Recopiez sans rien changer, dans le texte sur Idleb, le passage qui va de « Ces dernières semaines, les » jusqu'à « et de Hama. ».

*** TEXTE FOURNI ***

Dominé par Hayat Tahrir al-Cham (HTS), l'ex-branche syrienne d'Al-Qaïda, la province d'Idleb est le dernier grand bastion jihadiste à échapper au pouvoir syrien, après plus de huit ans d'un conflit dévastateur.

La moitié des quelque trois millions d'habitants de la province sont des déplacés, échoués à Idleb après avoir fui d'autres bastions rebelles ou jihadistes reconquis par le pouvoir et ses alliés.

Ces dernières semaines, les forces prorégime et celles de Russie ont intensifié leurs frappes aériennes contre certains secteurs aux mains du HTS dans les provinces d'Idleb et de Hama.

En une semaine, "plus de 152.000 femmes, enfants et hommes ont été déplacés", a indiqué à l'AFP un porte-parole du Bureau de coordination des affaires humanitaires de l'ONU (Ocha), David Swanson.

"Nous nous alarmons des informations concernant des attaques aériennes sur des centres de population et des infrastructures civiles, qui ont fait des centaines de morts et de blessés parmi les civils", a-t-il déploré.

Les raids ont mis hors-service 12 hôpitaux et dix écoles depuis fin avril, selon un communiqué d'Ocha.

Cette escalade est la plus grave depuis que Moscou et Ankara, parrain de certains groupes rebelles, ont dévoilé en septembre 2018 un accord sur une "zone démilitarisée", qui devait séparer les territoires insurgés des zones gouvernementales dans la région et éviter une offensive du régime.

Mardi encore, des dizaines de véhicules et de camionnettes, transportant femmes et enfants coincés entre les matelas et les piles d'effets personnels emportés à la hâte, ont fui le sud d'Idleb en direction du nord, relativement épargné et également sous contrôle de HTS, selon un correspondant de l'AFP sur place.

Certains partent sur leurs tracteurs, emportant avec eux leur bétail.

- "La plus terrifiante" -

c'est la troisième fois qu'Abou Ahmed se retrouve déplacé par le conflit, après avoir fui un village du sud d'Idleb avec sa femme et leurs trois enfants.

"Cette fois-ci, c'était la plus terrifiante. Les avions n'ont pas arrêté, ni les obus", dit le quadragénaire. "On a encore une longue route, on ne sait pas où on va, mais on veut en finir avec les bombardements".

*** DONNÉES EXTRAITES ***

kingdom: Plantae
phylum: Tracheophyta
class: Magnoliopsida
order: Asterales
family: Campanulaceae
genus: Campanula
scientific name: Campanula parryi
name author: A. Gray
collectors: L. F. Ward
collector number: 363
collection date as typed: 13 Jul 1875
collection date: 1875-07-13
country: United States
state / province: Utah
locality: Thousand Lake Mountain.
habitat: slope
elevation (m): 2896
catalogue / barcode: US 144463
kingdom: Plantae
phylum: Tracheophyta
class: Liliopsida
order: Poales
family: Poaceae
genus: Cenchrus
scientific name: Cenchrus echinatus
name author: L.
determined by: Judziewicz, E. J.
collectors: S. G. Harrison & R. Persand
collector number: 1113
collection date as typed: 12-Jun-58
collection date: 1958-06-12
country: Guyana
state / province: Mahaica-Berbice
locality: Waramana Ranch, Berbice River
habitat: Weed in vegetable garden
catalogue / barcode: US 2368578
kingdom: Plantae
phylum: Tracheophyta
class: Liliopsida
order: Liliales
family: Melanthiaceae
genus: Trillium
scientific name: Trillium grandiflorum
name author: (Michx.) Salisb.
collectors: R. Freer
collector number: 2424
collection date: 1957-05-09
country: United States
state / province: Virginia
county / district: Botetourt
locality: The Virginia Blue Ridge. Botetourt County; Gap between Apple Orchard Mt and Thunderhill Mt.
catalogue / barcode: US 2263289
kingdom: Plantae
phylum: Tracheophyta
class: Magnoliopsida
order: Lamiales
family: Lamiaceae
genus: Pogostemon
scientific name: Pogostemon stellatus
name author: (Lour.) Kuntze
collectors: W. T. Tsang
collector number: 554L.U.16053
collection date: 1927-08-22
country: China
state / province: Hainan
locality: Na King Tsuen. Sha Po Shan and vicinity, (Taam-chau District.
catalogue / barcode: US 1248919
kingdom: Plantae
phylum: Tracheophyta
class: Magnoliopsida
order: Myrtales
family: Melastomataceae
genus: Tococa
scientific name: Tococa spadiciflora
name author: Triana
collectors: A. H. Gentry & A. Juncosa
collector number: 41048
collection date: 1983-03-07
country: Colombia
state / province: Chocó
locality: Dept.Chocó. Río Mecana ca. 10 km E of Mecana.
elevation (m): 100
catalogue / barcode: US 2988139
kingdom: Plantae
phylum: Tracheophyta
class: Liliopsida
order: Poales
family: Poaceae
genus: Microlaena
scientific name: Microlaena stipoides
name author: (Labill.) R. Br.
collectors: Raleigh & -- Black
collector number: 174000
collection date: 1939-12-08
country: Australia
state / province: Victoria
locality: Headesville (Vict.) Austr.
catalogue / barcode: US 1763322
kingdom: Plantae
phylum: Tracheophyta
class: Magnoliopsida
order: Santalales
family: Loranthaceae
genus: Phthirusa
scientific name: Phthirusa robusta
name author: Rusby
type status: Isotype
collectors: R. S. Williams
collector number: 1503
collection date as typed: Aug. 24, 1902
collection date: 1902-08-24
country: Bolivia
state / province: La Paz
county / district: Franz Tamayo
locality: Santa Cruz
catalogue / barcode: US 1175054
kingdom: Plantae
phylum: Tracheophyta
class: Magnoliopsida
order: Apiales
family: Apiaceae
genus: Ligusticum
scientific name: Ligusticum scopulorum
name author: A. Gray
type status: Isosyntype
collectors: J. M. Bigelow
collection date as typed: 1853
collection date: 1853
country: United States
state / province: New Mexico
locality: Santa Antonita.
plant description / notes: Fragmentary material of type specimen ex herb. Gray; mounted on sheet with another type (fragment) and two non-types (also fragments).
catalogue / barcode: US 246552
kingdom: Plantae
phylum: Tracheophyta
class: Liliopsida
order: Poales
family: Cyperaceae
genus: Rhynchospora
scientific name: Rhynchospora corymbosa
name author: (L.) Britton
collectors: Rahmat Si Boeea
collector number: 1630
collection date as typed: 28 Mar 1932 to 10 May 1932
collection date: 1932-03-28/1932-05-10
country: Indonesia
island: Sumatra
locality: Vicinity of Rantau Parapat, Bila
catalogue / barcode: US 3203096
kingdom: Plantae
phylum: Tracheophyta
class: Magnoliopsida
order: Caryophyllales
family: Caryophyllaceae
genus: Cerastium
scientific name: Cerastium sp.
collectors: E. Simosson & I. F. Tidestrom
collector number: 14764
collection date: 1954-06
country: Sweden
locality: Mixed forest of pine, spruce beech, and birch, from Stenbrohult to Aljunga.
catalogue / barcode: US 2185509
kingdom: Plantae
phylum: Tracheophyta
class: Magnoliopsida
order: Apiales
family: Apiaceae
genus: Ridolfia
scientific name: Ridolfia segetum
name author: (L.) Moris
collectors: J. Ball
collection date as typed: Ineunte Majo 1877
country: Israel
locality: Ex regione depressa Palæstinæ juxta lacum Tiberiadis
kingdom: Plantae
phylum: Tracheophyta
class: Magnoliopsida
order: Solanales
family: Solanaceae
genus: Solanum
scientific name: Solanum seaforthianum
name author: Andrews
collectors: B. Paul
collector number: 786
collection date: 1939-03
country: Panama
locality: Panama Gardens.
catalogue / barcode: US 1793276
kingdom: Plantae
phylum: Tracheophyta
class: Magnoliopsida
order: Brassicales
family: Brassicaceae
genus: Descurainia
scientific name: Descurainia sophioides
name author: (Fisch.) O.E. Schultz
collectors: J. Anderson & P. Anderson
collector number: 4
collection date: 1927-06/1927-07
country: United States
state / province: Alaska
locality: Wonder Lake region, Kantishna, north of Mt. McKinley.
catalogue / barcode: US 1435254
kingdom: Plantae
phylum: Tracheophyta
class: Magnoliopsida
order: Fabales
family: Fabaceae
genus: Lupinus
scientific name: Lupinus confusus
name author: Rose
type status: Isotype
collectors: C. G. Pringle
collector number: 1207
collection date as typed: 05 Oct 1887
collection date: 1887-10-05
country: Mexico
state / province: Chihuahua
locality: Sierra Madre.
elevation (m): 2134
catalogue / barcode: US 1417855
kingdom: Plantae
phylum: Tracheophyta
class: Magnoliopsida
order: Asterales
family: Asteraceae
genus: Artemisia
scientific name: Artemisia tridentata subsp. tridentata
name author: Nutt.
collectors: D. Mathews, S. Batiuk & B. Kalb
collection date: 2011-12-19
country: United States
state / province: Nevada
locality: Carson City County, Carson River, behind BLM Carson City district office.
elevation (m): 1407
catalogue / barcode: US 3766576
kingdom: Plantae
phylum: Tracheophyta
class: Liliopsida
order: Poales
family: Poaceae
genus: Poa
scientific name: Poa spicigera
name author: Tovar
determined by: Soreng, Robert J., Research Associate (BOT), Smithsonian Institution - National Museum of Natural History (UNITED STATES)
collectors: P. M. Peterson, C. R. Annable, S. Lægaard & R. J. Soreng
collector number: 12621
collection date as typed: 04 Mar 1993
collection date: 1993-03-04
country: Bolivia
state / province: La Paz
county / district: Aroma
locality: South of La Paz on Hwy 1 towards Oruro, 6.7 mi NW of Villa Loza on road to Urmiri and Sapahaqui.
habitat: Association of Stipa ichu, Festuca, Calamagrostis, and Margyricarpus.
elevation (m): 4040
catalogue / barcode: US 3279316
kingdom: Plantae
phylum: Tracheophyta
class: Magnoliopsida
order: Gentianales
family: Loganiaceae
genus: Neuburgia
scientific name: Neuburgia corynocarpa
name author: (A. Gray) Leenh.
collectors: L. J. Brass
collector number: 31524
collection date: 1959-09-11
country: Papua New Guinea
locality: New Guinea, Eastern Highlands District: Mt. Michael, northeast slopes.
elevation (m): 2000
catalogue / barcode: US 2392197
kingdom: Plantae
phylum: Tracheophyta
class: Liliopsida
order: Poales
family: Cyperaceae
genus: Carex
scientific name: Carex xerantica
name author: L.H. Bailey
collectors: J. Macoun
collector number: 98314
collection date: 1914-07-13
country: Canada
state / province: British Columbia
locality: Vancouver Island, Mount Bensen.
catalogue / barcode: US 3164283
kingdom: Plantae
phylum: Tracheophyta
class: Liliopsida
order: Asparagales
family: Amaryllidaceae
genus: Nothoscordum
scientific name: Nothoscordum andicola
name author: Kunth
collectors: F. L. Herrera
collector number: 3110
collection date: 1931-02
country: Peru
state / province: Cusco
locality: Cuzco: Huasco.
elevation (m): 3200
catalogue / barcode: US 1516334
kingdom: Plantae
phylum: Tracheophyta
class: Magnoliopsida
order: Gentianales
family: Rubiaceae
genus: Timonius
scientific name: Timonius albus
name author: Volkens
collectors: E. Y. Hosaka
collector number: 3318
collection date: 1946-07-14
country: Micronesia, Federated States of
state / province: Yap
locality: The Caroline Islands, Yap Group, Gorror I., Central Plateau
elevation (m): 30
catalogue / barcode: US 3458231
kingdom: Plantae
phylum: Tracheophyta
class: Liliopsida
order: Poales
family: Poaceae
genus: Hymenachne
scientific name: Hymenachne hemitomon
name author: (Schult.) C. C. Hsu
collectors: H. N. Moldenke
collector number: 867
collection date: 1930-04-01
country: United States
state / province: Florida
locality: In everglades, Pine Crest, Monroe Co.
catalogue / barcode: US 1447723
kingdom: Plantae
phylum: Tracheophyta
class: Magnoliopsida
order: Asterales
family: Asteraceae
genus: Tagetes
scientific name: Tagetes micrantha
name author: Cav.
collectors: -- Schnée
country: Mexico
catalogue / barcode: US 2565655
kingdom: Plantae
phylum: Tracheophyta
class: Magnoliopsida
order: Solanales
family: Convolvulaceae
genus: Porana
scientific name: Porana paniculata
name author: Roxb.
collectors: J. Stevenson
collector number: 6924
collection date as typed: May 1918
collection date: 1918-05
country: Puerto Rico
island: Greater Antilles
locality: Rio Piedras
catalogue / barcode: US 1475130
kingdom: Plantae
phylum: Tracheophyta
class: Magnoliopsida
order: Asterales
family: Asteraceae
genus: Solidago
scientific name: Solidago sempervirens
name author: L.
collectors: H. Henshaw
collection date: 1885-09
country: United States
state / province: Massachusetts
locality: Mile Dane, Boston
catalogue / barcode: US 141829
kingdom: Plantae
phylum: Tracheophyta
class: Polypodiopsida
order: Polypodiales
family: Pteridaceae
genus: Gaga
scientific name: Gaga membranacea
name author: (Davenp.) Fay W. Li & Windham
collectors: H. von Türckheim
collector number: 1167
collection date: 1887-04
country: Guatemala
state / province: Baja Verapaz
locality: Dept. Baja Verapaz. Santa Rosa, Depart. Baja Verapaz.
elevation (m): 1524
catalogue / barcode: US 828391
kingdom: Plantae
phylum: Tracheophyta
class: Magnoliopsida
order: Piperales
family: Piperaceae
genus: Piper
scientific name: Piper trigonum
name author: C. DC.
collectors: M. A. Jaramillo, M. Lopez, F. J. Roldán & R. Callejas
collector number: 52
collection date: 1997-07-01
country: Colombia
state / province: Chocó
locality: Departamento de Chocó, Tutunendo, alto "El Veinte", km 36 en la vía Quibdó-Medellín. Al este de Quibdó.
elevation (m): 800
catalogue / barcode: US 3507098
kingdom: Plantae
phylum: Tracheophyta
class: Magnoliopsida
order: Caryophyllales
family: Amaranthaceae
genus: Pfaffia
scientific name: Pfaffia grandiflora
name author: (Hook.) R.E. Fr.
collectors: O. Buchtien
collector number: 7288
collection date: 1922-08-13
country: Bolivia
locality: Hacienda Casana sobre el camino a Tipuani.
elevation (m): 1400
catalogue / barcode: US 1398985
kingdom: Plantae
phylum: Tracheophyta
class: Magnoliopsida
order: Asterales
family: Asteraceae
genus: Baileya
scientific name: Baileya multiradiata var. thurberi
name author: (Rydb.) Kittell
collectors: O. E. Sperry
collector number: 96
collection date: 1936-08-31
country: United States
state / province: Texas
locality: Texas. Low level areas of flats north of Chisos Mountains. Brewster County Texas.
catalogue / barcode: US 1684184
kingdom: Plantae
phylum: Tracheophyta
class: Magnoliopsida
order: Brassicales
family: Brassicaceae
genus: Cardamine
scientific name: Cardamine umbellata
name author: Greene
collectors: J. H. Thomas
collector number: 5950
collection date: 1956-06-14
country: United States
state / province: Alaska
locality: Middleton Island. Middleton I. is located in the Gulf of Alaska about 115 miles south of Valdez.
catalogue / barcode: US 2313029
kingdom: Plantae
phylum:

***

### RÉPONSE AU PROBLÈME:
Ces dernières semaines, les forces prorégime et celles de Russie ont intensifié leurs frappes aériennes contre certains secteurs aux mains du HTS dans les provinces d'Idleb et de Hama.